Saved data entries
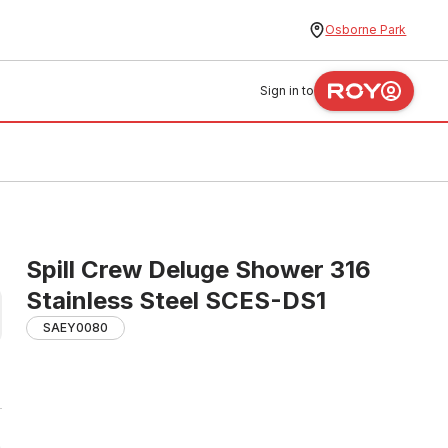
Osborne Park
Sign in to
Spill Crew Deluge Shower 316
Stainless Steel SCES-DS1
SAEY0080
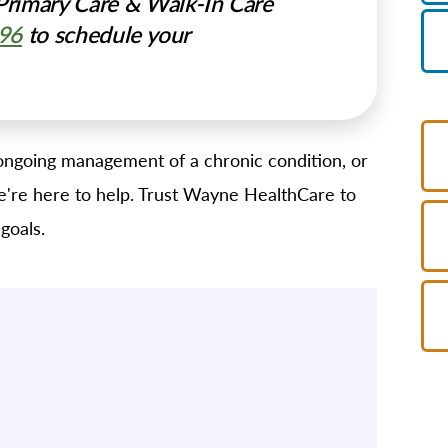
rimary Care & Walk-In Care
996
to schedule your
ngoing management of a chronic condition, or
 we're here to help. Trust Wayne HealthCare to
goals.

Work required
Arrange every line of text in the items above as a JSON list of strings, one string per line, with blank lines dropped. Leave the pictures out.

Your response
[
  "Osborne Park",
  "Sign in to",
  "Spill Crew Deluge Shower 316",
  "Stainless Steel SCES-DS1",
  "SAEY0080",
  "rimary Care & Walk-In Care",
  "996",
  "to schedule your",
  "ngoing management of a chronic condition, or",
  " we're here to help. Trust Wayne HealthCare to",
  "goals."
]